Question: Was it necessary for Jesus to be crucified as the ransom-price for Adam and his race,

or could He have died in some easier way?


Answer: The entire world of mankind, both Jews and Gentiles, are under the sentence of death,

having inherited that sentence because of Father Adam’s sin. But by the grace of God, our Lord

Jesus, a perfect man, willingly laid down his life as a ransom, or substitute, for Adam and all of

his children, the whole human race (1 Timothy 2: 5, 6).


Divine Justice did not require that Jesus be crucified, to die on a tree, for Gentiles as such;

another kind of sacrificial death would have been sufficient for them. The Jews were, however,

under double condemnation – both the condemnation of Adam’s sin, and additionally the

condemnation of the Jewish, or Law Covenant. They failed to live up to the requirements of that

Covenant, whose standard was perfection to the letter and the spirit of its Law, and as a result,

came under its curse.


The Apostle Paul assures us that Christ died on a tree in order to redeem the Jews from the curse

of the Law, as we read in Galatians 3: 13:


“Christ hath redeemed us from the curse of the law, being made a curse for us: for it is written,

Cursed is every one that hangeth on a tree.”

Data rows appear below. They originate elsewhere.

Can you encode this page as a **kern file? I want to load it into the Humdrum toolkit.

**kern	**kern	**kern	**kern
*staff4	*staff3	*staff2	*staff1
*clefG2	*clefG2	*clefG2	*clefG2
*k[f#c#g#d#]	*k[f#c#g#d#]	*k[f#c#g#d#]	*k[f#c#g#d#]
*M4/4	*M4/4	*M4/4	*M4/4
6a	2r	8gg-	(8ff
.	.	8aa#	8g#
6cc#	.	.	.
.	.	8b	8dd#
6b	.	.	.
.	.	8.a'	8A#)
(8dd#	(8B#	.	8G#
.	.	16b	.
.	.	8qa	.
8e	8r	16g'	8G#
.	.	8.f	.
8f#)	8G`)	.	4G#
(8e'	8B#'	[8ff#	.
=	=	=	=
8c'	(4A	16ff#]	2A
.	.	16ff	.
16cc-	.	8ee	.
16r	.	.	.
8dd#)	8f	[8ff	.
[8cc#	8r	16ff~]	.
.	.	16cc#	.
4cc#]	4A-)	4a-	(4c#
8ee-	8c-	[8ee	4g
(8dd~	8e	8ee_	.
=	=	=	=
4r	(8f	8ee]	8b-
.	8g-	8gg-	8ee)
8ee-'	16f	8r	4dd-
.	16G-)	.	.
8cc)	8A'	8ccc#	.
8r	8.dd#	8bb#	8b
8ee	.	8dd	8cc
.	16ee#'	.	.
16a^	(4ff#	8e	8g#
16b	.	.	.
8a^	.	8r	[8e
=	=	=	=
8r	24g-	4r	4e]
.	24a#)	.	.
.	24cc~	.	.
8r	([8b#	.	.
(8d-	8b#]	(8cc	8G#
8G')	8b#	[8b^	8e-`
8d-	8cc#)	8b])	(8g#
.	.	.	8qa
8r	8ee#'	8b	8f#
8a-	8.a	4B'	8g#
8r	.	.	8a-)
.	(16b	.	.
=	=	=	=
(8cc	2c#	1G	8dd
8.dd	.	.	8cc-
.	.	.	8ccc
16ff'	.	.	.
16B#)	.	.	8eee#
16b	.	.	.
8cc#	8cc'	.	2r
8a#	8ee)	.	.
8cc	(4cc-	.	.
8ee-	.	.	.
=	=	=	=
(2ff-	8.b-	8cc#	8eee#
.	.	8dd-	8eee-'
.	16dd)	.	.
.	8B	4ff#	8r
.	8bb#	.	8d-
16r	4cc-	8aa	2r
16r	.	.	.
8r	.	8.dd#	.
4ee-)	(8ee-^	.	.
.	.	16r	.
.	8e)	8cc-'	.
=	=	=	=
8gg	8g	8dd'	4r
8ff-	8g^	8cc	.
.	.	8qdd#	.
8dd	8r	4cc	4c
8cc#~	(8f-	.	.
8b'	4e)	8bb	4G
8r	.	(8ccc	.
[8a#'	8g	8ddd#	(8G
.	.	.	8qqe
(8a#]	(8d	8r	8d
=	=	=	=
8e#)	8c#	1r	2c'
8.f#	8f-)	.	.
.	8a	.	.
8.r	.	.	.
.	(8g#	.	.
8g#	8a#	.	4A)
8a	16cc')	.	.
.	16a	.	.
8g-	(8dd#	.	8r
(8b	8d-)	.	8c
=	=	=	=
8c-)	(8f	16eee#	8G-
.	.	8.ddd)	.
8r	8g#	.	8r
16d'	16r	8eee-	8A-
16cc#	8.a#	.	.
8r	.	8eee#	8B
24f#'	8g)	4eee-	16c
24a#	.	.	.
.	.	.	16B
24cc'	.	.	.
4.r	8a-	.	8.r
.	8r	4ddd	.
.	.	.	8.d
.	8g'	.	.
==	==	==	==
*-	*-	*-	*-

The reason why He had to die on a tree to redeem the Jews is that to die on a tree was the

extreme penalty of the Law, and that for its worst violations (Deuteronomy 21: 23). For less

gross sins there were milder ways of meting out the death penalty under the Law, such as

stoning, etc. In order for Jesus to bear its penalty for all transgressions against the Law,

especially the worst ones, He had to submit to its severest penalty of hanging on a tree, “even the

death of the cross” (Philippians 2: 8).


Israel’s second sentence to death – brought about under the Law Covenant – was because Moses,

their Mediator, failed to keep himself, and all those for whom he mediated, perfect before the bar

of Divine Justice. Jesus, as a substitute for Moses, and therefore for Israel in Moses, had to die

under the extreme penalty of the Law in a most public manner as a law-condemned sinner, to

atone for Moses and for the whole nation, including its most wicked sins, for which fallen Moses

could not atone.


Because of Jesus’ sacrifice, while obeying the Law perfectly, He gained the Mediatorial office

that Moses lost by sin, and He will use this office in the next Age for releasing Israel from the

Old Law Covenant and for bringing them under the New Law Covenant.